Former Taliban captive Bowe Bergdahl touched down in the United States today, two weeks after five Guantanamo prisoners were traded for the 28-year-old’s release.
“Sgt. Bowe Bergdahl has arrived at the Brooke Army Medical Center in San Antonio. While there, he will continue the next phase of his reintegration process. There is no timeline for this process,” said Pentagon press secretary Rear Adm. John Kirby. “Our focus remains on his health and well-being. Secretary Hagel is confident that the Army will continue to ensure that Sgt. Bergdahl receives the care, time and space he needs to complete his recovery and reintegration.”
A statement issued a few hours later by the Army said arrived at the San Antonio Military Medical Facility on Fort Sam Houston early this morning “where he will undergo Phase III reintegration.”
“U.S. Army South is the lead command for reintegration and will ensure Sgt. Bergdahl receives the necessary care, time and space to complete the process. Among other components of this phase, Sgt. Bergdahl will continue to receive medical treatment and debriefings,” the Army said.
“Following Sgt. Bergdahl’s reintegration, the Army will continue its comprehensive review into the circumstances of his disappearance and captivity.”
A senior defense official last week described the reintegration phases to reporters.
“Phase one encompasses the process of transporting the recovered individual to a safe area, to conduct initial medical assessment and time-sensitive debriefings.
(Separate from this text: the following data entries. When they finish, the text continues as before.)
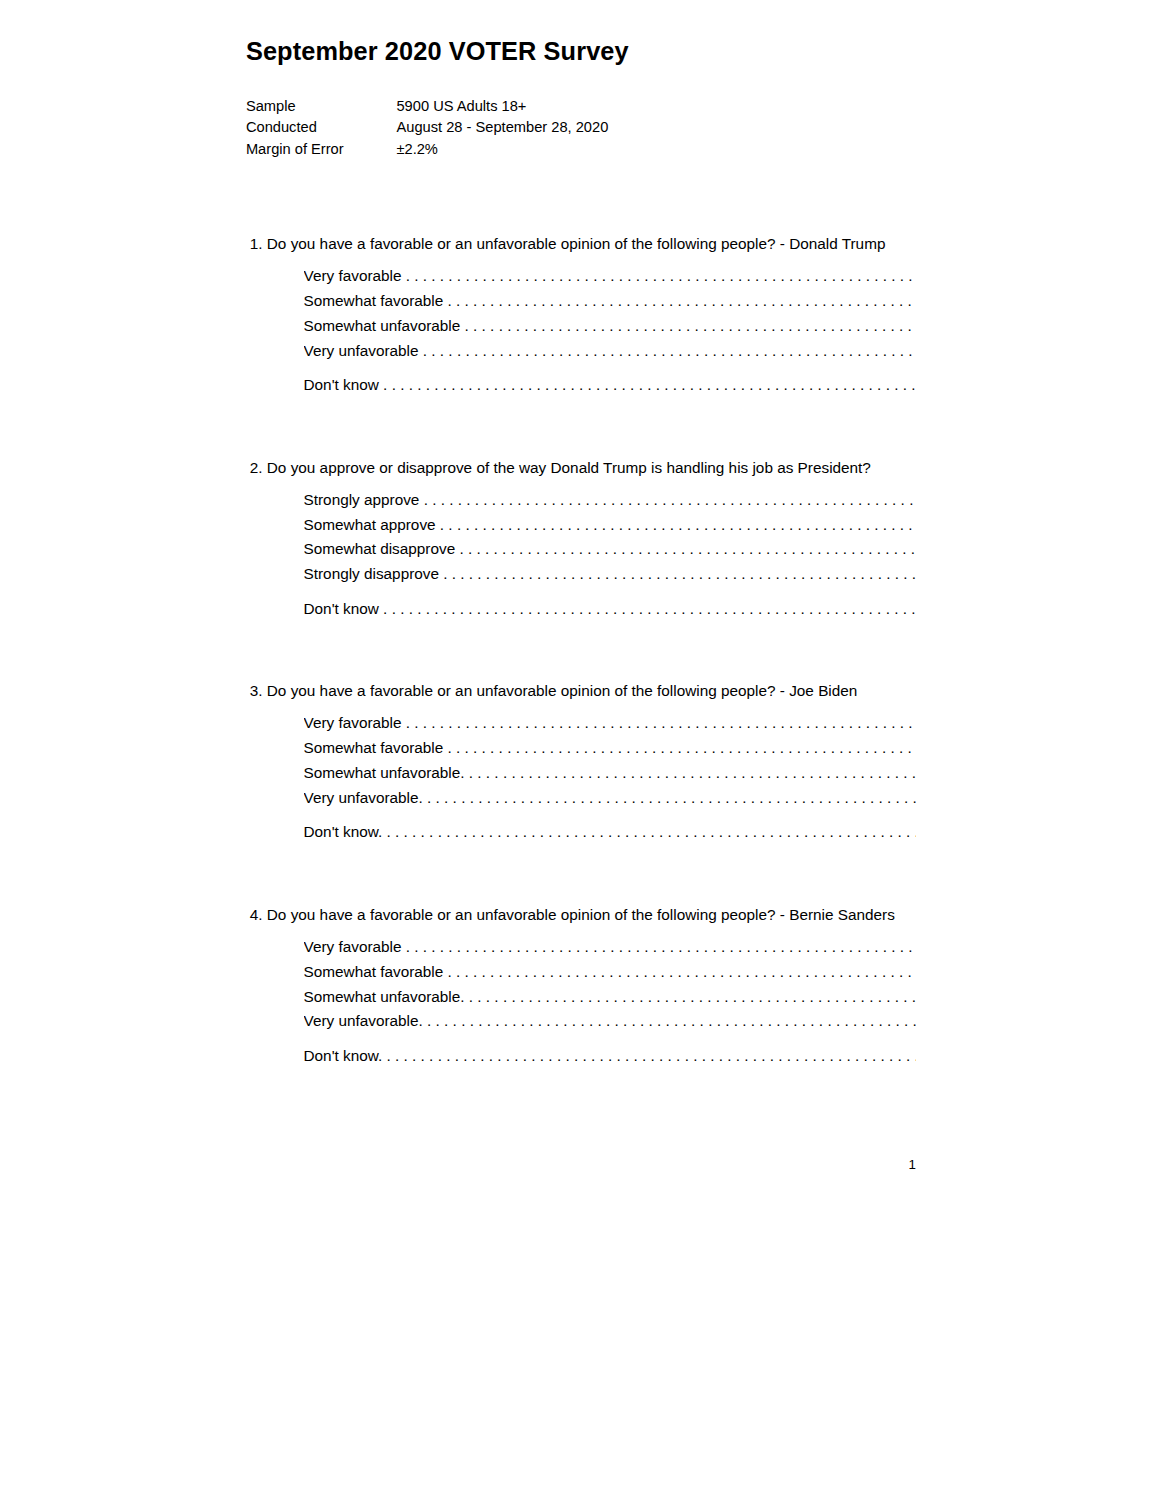September 2020 VOTER Survey
| Sample | 5900 US Adults 18+ |
| Conducted | August 28 - September 28, 2020 |
| Margin of Error | ±2.2% |
1. Do you have a favorable or an unfavorable opinion of the following people? - Donald Trump
Very favorable . . . . . . . . . . . . . . . . . . . . . . . . . . . . . . . . . . . . . . . . . . . . . . . . . . . . . . . . . . . . . 26%
Somewhat favorable . . . . . . . . . . . . . . . . . . . . . . . . . . . . . . . . . . . . . . . . . . . . . . . . . . . . . . . . 14%
Somewhat unfavorable . . . . . . . . . . . . . . . . . . . . . . . . . . . . . . . . . . . . . . . . . . . . . . . . . . . . . . . 7%
Very unfavorable . . . . . . . . . . . . . . . . . . . . . . . . . . . . . . . . . . . . . . . . . . . . . . . . . . . . . . . . . . . 51%
Don't know . . . . . . . . . . . . . . . . . . . . . . . . . . . . . . . . . . . . . . . . . . . . . . . . . . . . . . . . . . . . . . . . .3%
2. Do you approve or disapprove of the way Donald Trump is handling his job as President?
Strongly approve . . . . . . . . . . . . . . . . . . . . . . . . . . . . . . . . . . . . . . . . . . . . . . . . . . . . . . . . . . . .25%
Somewhat approve . . . . . . . . . . . . . . . . . . . . . . . . . . . . . . . . . . . . . . . . . . . . . . . . . . . . . . . . . .15%
Somewhat disapprove . . . . . . . . . . . . . . . . . . . . . . . . . . . . . . . . . . . . . . . . . . . . . . . . . . . . . . 8%
Strongly disapprove . . . . . . . . . . . . . . . . . . . . . . . . . . . . . . . . . . . . . . . . . . . . . . . . . . . . . . . . 49%
Don't know . . . . . . . . . . . . . . . . . . . . . . . . . . . . . . . . . . . . . . . . . . . . . . . . . . . . . . . . . . . . . . . . .3%
3. Do you have a favorable or an unfavorable opinion of the following people? - Joe Biden
Very favorable . . . . . . . . . . . . . . . . . . . . . . . . . . . . . . . . . . . . . . . . . . . . . . . . . . . . . . . . . . . . . .26%
Somewhat favorable . . . . . . . . . . . . . . . . . . . . . . . . . . . . . . . . . . . . . . . . . . . . . . . . . . . . . . . . .23%
Somewhat unfavorable. . . . . . . . . . . . . . . . . . . . . . . . . . . . . . . . . . . . . . . . . . . . . . . . . . . . . . 11%
Very unfavorable. . . . . . . . . . . . . . . . . . . . . . . . . . . . . . . . . . . . . . . . . . . . . . . . . . . . . . . . . . ..36%
Don't know. . . . . . . . . . . . . . . . . . . . . . . . . . . . . . . . . . . . . . . . . . . . . . . . . . . . . . . . . . . . . . . . . 5%
4. Do you have a favorable or an unfavorable opinion of the following people? - Bernie Sanders
Very favorable . . . . . . . . . . . . . . . . . . . . . . . . . . . . . . . . . . . . . . . . . . . . . . . . . . . . . . . . . . . . . .21%
Somewhat favorable . . . . . . . . . . . . . . . . . . . . . . . . . . . . . . . . . . . . . . . . . . . . . . . . . . . . . . . . .27%
Somewhat unfavorable. . . . . . . . . . . . . . . . . . . . . . . . . . . . . . . . . . . . . . . . . . . . . . . . . . . . . . 14%
Very unfavorable. . . . . . . . . . . . . . . . . . . . . . . . . . . . . . . . . . . . . . . . . . . . . . . . . . . . . . . . . . ..33%
Don't know. . . . . . . . . . . . . . . . . . . . . . . . . . . . . . . . . . . . . . . . . . . . . . . . . . . . . . . . . . . . . . . . . 6%
1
Phase one will end with the recovered individual being returned to duty or recommended for phase two reintegration,” the official said. “Phase two encompasses the transition from phase one to a theater treatment and processing facility, and further SERE and intelligence debriefings and decompression. Phase two will end with the recovered individual being released to duty or recommended for phase three reintegration.”
“Phase three reintegration begins with the transition of the recovered individual to a phase three team of the appropriate service. The phases do not have a prescribed time limit, and they depend on the needs of the recovered individual in coordination with the concerns of the service and the combatant commanders.”
A Defense Department psychologist said in that briefing that phase three is generally the point for “family unification.”
“Phase one is usually around 48 hours, but has gone as long as 96. Phase two is usually a minimum of five days, has gone as long as three weeks. And phase three has been as short as 24 hours and as long as five years,” the psychologist added.